There's a User.verify()
function that validates an arbitrary object to ensure that name
and age
are the correct types:
console.log(User.verify({ name: 'test', age: 2 })); // null
console.log(User.verify({ propertyDoesntExist: 'test' })); // null
console.log(User.verify({ age: 'not a number' })); // "age: integer expected"
Note that protobuf properties aren't required by default. In the above examples, verify()
doesn't report an error if name
isn't specified.
Encoding and Decoding
While protobufs do perform basic data validation, they're mostly used to serialize and deserialize objects. To serialize an object, you should call User.encode(obj).finish()
, which returns a buffer that contains the protobuf representation of the object.
const buf = User.encode({ name: 'Bill', age: 30 }).finish();
console.log(Buffer.isBuffer(buf)); // true
console.log(buf.toString('utf8')); // Gnarly string that contains "Bill"
console.log(buf.toString('hex')); // 0a0442696c6c101e
To deserialize the object, you should use the decode()
function:
const buf = User.encode({ name: 'Bill', age: 30 }).finish();
const obj = User.decode(buf);
console.log(obj); // User { name: 'Bill', age: 30 }
Protobufs are usually used for transferring data over the network as an alternative to JSON or XML. One reason why is that a serialized protobuf payload is much smaller, because it doesn't need to include property names.

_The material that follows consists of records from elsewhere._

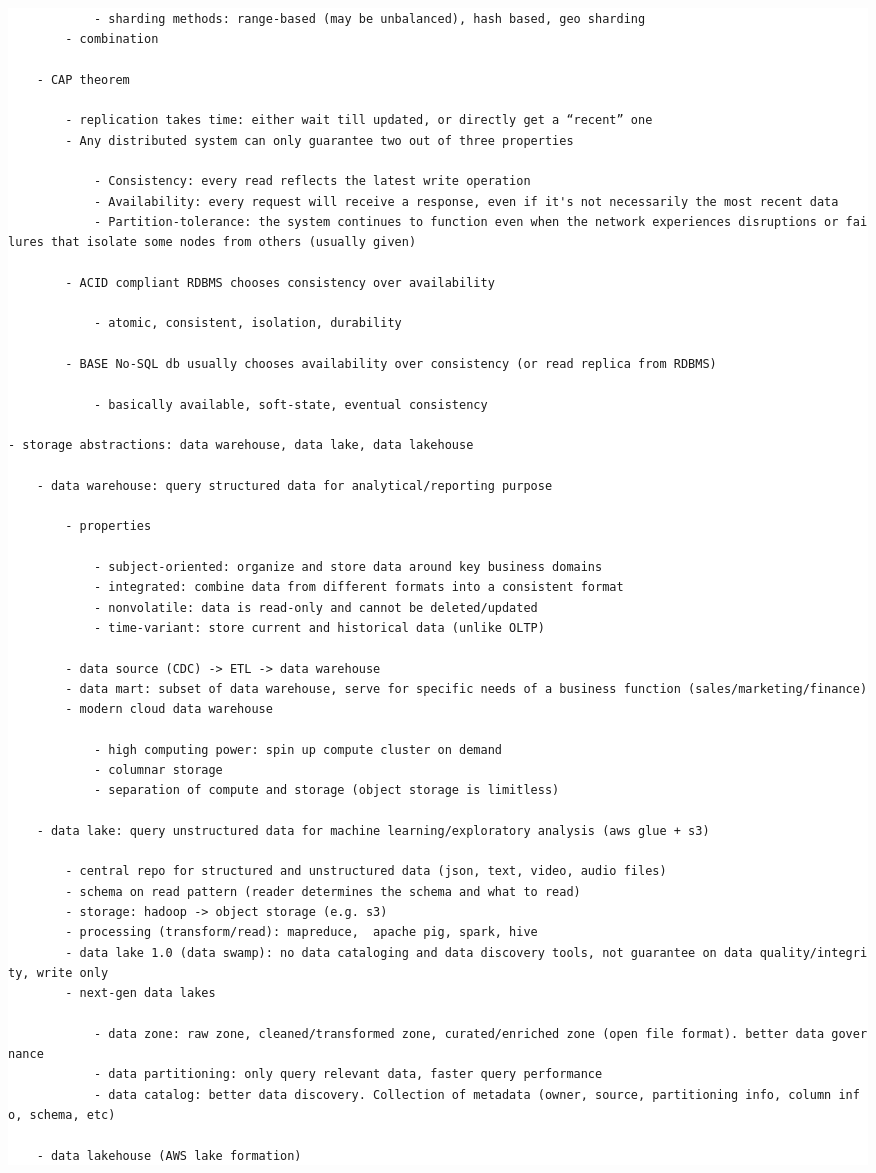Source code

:                 - sharding methods: range-based (may be unbalanced), hash based, geo sharding
            - combination

        - CAP theorem
        
            - replication takes time: either wait till updated, or directly get a “recent” one
            - Any distributed system can only guarantee two out of three properties
            
                - Consistency: every read reflects the latest write operation
                - Availability: every request will receive a response, even if it's not necessarily the most recent data
                - Partition-tolerance: the system continues to function even when the network experiences disruptions or failures that isolate some nodes from others (usually given)

            - ACID compliant RDBMS chooses consistency over availability
            
                - atomic, consistent, isolation, durability
                
            - BASE No-SQL db usually chooses availability over consistency (or read replica from RDBMS)
            
                - basically available, soft-state, eventual consistency

    - storage abstractions: data warehouse, data lake, data lakehouse
    
        - data warehouse: query structured data for analytical/reporting purpose
        
            - properties
            
                - subject-oriented: organize and store data around key business domains
                - integrated: combine data from different formats into a consistent format
                - nonvolatile: data is read-only and cannot be deleted/updated
                - time-variant: store current and historical data (unlike OLTP)

            - data source (CDC) -> ETL -> data warehouse
            - data mart: subset of data warehouse, serve for specific needs of a business function (sales/marketing/finance)
            - modern cloud data warehouse
            
                - high computing power: spin up compute cluster on demand
                - columnar storage
                - separation of compute and storage (object storage is limitless)

        - data lake: query unstructured data for machine learning/exploratory analysis (aws glue + s3)
        
            - central repo for structured and unstructured data (json, text, video, audio files)
            - schema on read pattern (reader determines the schema and what to read)
            - storage: hadoop -> object storage (e.g. s3)
            - processing (transform/read): mapreduce,  apache pig, spark, hive
            - data lake 1.0 (data swamp): no data cataloging and data discovery tools, not guarantee on data quality/integrity, write only
            - next-gen data lakes
            
                - data zone: raw zone, cleaned/transformed zone, curated/enriched zone (open file format). better data governance
                - data partitioning: only query relevant data, faster query performance
                - data catalog: better data discovery. Collection of metadata (owner, source, partitioning info, column info, schema, etc)

        - data lakehouse (AWS lake formation)
        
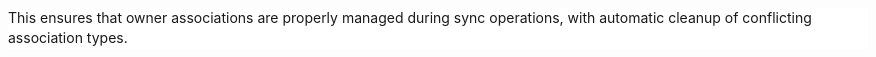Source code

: This ensures that owner associations are properly managed during sync operations, with automatic cleanup of conflicting association types.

For example, the below example shows the difference in size between the protobuf representation and JSON representation of a small object:
const asProtobuf = User.encode({ name: 'Joe', age: 27 }).finish();
const asJSON = JSON.stringify({ name: 'Joe', age: 27 });
asProtobuf.length; // 7
asJSON.length; // 23, 3x bigger!
Because protobuf knows about the keys in the object ahead of time from the .proto
file, protobufs are much more space efficient than JSON. You can trim down your JSON key name lengths using patterns like Mongoose aliases, but you'll never get quite as small as protobufs because protobufs don't serialize key names at all!
Sending Protobufs in HTTP
Serializing and deserializing data isn't very useful unless you're storing data in files or transferring data over the network. So let's take a look at how you can use protobufs to serialize HTTP request and response bodies with Express. Below is a standalone example of sending protobufs to an Express server using Axios:
const axios = require('axios');
const express = require('express');
const protobuf = require('protobufjs');
const app = express();
run().catch(err => console.log(err));
async function run() {
const root = await protobuf.load('user.proto');
const doc = { name: 'Bill', age: 30 };
const User = root.lookupType('userpackage.User');
app.get('/user', function(req, res) {
res.send(User.encode(doc).finish());
});
app.post('/user', express.text({ type: '*/*' }), function(req, res) {
// Assume `req.body` contains the protobuf as a utf8-encoded string
const user = User.decode(Buffer.from(req.body));
Object.assign(doc, user);
res.end();
});
await app.listen(3000);
let data = await axios.get('http://localhost:3000/user').then(res => res.data);
// "Before POST User { name: 'Bill', age: 30 }"
console.log('Before POST', User.decode(Buffer.from(data)));
const postBody = User.encode({ name: 'Joe', age: 27 }).finish();
await axios.post('http://localhost:3000/user', postBody).
then(res => res.data);
data = await axios.get('http://localhost:3000/user').then(res => res.data);
// "After POST User { name: 'Joe', age: 27 }"
console.log('After POST', User.decode(Buffer.from(data)));
}
Moving On
Protobufs are a neat alternative for transferring data over the wire, especially when combined with grpc. Protobufs offer some minimal type checking because decode()
throws an error if a property has an unexpected type, and protobufs are smaller than their JSON equivalents. However, the downsides are that protobufs are not human readable (they're a binary format, not a text format like JSON or XML), and you can't decode the data without the .proto
file. Protobufs are harder to debug and harder to work with, but can be useful if you're extremely concerned about minimizing the amount of data you send over the network.